From the day he joined GRA in 2008 until his retirement early this year, Lee personified our very mission of driving greater impact out of university research and entrepreneurship. His unique alchemy of acumen, insight and realism helped hundreds of researchers turn their discoveries into products and companies.

Personally, Lee was courageous beyond measure. His forays into entrepreneurship were their own kind of daring. He did not fear the unfamiliar. And when recent years brought health issues that slowed him from time to time, he consistently powered through, ever eager to resume his work at GRA.

That work was always more than a job: Lee viewed his GRA career as helping others help others. Scientists want their work to benefit humankind, and such benefit sometimes involves moving a discovery out of the lab and toward a marketplace far down the road.

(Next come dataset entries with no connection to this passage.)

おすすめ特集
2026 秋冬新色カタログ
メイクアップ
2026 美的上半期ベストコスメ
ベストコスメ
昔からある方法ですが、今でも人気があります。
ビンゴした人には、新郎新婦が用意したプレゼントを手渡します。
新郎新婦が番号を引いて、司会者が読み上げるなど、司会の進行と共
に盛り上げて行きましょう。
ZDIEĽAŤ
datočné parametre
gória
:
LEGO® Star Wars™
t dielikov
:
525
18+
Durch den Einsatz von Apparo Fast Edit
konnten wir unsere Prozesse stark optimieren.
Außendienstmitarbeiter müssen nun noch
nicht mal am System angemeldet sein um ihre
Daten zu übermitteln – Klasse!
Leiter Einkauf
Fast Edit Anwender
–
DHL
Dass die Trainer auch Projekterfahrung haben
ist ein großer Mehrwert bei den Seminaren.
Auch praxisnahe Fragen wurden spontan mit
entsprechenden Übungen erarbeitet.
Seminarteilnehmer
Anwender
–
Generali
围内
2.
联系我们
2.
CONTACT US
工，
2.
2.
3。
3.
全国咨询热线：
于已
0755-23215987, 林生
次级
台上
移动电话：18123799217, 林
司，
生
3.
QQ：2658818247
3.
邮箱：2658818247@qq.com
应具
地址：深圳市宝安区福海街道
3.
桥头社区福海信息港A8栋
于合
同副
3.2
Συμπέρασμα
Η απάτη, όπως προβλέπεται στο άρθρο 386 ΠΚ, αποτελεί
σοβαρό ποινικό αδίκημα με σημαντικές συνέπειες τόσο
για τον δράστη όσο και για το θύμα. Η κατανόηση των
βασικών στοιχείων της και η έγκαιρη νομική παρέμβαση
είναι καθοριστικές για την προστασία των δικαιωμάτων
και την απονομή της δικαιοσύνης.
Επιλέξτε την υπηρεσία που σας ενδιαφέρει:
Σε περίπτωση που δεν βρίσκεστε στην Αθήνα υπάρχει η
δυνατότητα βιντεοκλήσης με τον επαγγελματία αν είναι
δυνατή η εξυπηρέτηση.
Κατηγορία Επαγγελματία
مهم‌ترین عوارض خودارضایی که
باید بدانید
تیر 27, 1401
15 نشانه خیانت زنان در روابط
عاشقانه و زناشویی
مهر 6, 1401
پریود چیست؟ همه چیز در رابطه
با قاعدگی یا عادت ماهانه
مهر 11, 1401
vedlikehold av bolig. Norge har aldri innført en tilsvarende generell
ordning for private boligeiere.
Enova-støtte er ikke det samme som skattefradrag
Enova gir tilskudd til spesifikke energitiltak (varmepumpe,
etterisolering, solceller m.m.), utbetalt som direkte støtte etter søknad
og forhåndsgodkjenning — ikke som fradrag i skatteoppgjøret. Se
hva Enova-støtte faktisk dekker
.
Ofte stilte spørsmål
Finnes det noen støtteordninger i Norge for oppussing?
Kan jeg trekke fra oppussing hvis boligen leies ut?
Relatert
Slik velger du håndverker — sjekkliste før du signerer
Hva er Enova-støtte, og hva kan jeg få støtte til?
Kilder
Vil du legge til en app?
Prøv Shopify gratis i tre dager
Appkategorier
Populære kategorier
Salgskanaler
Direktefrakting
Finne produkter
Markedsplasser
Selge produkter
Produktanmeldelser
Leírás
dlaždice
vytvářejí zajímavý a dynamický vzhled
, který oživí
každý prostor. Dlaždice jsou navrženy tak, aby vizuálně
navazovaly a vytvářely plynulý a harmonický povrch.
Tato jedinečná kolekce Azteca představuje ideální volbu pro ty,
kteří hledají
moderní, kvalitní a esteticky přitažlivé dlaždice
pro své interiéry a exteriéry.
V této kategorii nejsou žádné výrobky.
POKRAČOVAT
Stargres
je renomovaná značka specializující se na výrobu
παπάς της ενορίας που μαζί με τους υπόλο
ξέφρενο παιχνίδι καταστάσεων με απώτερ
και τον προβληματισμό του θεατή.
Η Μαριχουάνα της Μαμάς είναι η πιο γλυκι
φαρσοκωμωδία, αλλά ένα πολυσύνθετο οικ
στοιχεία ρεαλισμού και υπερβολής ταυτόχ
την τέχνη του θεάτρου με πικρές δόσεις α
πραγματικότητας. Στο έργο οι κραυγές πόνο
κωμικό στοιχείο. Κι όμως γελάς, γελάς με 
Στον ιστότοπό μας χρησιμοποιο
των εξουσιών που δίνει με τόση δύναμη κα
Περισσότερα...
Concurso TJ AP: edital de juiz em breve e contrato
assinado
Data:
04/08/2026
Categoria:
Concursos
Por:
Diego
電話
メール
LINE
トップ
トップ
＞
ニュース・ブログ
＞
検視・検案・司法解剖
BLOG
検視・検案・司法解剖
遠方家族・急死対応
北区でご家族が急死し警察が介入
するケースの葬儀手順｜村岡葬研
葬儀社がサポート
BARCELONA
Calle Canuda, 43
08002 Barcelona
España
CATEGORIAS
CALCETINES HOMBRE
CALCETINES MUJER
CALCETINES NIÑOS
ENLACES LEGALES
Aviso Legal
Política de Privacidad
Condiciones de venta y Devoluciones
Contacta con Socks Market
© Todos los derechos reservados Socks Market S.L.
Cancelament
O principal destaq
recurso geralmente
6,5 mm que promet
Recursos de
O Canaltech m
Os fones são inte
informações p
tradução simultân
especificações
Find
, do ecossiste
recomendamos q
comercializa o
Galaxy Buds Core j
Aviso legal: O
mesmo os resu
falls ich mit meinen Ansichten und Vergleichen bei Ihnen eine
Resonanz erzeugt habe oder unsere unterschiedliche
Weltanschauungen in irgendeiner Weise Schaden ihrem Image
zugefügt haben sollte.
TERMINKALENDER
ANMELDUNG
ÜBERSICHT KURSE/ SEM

Along this journey, Lee served as a wise and steadfast guide around sharp curves and over sudden obstacles. As he said in an interview earlier this year, “I knew the struggles entrepreneurs had to go through as a startup founder.”

The February 2024 meeting of GRA’s Trustees was the last of many board meetings for Lee Herron. At that gathering, Board Chair Liz Thomas and GRA President Tim Denning delivered the following tribute to Lee, who will forever be one of us.

* * * * *

Lizanne Thomas: Before we adjourn today… I’d like all of us to take a moment to celebrate an invaluable member of the GRA team.

Sixteen years ago, GRA had the foresight and wisdom to invite Lee Herron to come to work here. The year was 2008. The venture development program was off the ground and starting to gather momentum. A brilliant effort to help university researchers shape and start companies around their inventions … but also, an effort in great need of someone who knew how to scale it.

At the time, Lee was advising early-stage life sciences companies over at ATDC, the Advanced Technology Development Center, at Georgia Tech. But he was well-acquainted with GRA: A few years earlier, he had provided advice to Mike Cassidy and Susan Shows as they started this whole new venture enterprise for the Alliance.

Lee accepted the offer – and arrived fully prepared for the challenge. Aside from the six years he spent at ATDC, he had founded his own company, SeaLite Sciences, in the medical diagnostics sector. He was on the team of founders for three other bioscience startups. He’d established North America operations for a German biotech.

And before all of that – he’d earned his Doctor of Veterinary Medicine degree from UGA, taking his first job at a practice in North Carolina. (His predecessor at the practice, the vet who had just left, was another UGA-graduated DVM – by the name of Sonny Perdue.)

Tim Denning: It’s hard to overstate Lee’s impact on GRA’s venture development program these past 16 years.

·       There are the metrics that are beyond impressive.

·       There are the incredibly talented team members he’s worked with – Ashley, Connor, Andrew.

·       There is GRA Venture Fund, a truly novel public-private fund that Lee helped to engineer, launch and grow.

·       There’s the Greater Yield initiative, an out-of-the-box spinout effort that Lee just briefed us on.

But there’s something else … something more… to the difference Lee has made in the chapter of his career he’s spent with us.

Somewhere along the way, the staff gave Lee the nickname, “The Dream Killer.” It was in recognition of his ability to spot different variables around startups that others hadn’t yet thought of.

These are variables that help determine whether a startup will succeed. And when Lee pointed them out, it was often: Back to the drawing board.

But in my view, a better nickname is “The Dream Maker.”

Getting an invention out of the lab and into the marketplace is a monumental challenge.

It takes extraordinary vision, planning and due diligence. Lee has set that bar high to prepare our university scientists and founders for the road ahead.

It takes a constellation of connections to get a business going and growing. Lee’s made countless introductions … and opened so many doors … for our young companies.

And it takes truly sage advice and counsel for startup leaders to make the right moves and best decisions. Lee has been unfailing in his patience … his candor … his encouragement … and his good humor.

Of the innumerable investments GRA has made in its 34-year history, one of the greatest is right here in this room today. Lee Herron.